If you look up your back links in Google with the "link:" search, do the results show up in order of importance? In other words, could you expect the first result to be your highest value link? I'm curious because my site is listed in the DMOZ, and yet there is no link from them appearing in the first 200 results for my site.
Hi Clark The results shown in a link:-query on Google are just a rough sample of the links that are known - they are also in no particular order. For a better sample, you can check the links shown in your Webmaster Tools account (you'll have to verify ownership of your site first). Hope it helps!
John, in what way is the link: result set in the Webmaster Tools "better" than the link: search result set? Does "better" mean only that it's a more complete sample, or is it also in some kind of meaningful order?
The general belief is that Yahoo's backlink checker shows backlinks in order of importance.
The Google webmaster tools link checker shows a more complete sample than Googles link: operator. Not sure if the links are listed in order of importance.
But if Yahoo's list is, problem solved
K
This post has been edited by kestrel: Dec 30 2007, 07:26 AM
Kestrel is right, the Webmaster Tools account shows a more complete sample. I wouldn't count on any list being in order of importance -- after all, how do you measure importance? How can any tool know what you personally feel is important?
Thanks for the replies! I checked on Yahoo, and my DMOZ link is in the top 5 results. Looking at the other top results on Yahoo, I would assume that those are ranked in order of value.
There was a time when Google returned meaningful link reports. There was also for a while a couple of loopholes where you could add a special character before the link: command (-link: and _link: if I remember correctly) and get your backlinks ordered by PageRank. Around 2002 I think.
By important i mean important in the eyes of a search engine. While it's not known for definate, there's a commonly held view that Yahoo lists a sites backlinks with the most 'important' sites first.

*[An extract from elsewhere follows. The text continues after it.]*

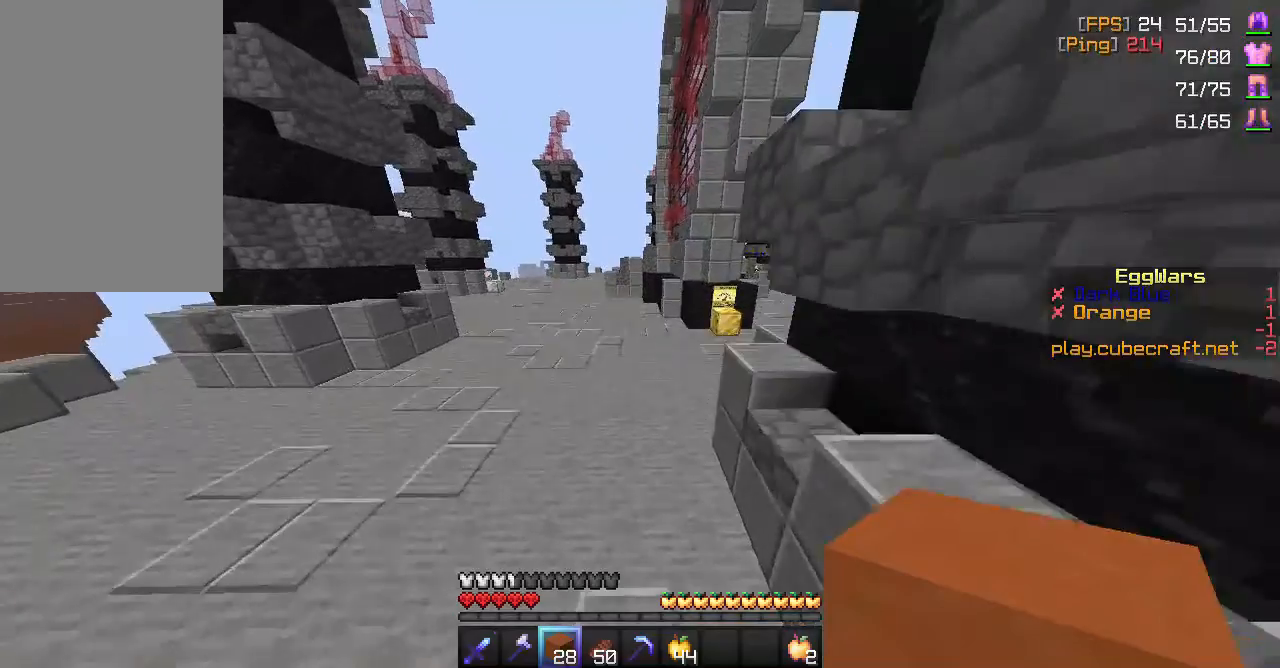
{"keys": ["space"], "mouse": [], "events": [[33, "w", "up"], [83, "space", "up"], [450, "space", "down"]]}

If a search engine were to outright show you which links it finds most valuable, what would you do with that information? Anyone who knew about that would take that information and try to construct other links in the same way. The problem with that is that search engines value links because they assume that they are (for some part at least) natural. If they gave you information on how to unnaturally tweak your links, they would be breaking their assumption. It's a kind of catch-22 . And add to that the problem that if they break their assumptions, they'll have to change their assumptions (or methods), thereby making the old importance possibly irrelevant in the future.
Hi John, I'm afraid your argument doesn't convince me.
Let's imagine a world without search engines. Let's assume instead that some philanthropists decide to set up spidering operations and catalog the Web linkages. Suppose on visiting their website, YaGoo, you could do a query denoted by link:domain.com. Using some algorithm, they would estimate for each inlink to your domain the probable traffic that might visit via this inlink.
That would seem to me a very useful service. I don't see any downsides to the availability of the service and perhaps there are upsides. I guess some of us are hoping that a link: search with the regular search engines might give something comparable.
Ah, but Barry, that is something else. If the importance of a link (to you) is the traffic that it brings, then that's something which you can measure much better than any search engine -- just check your logs.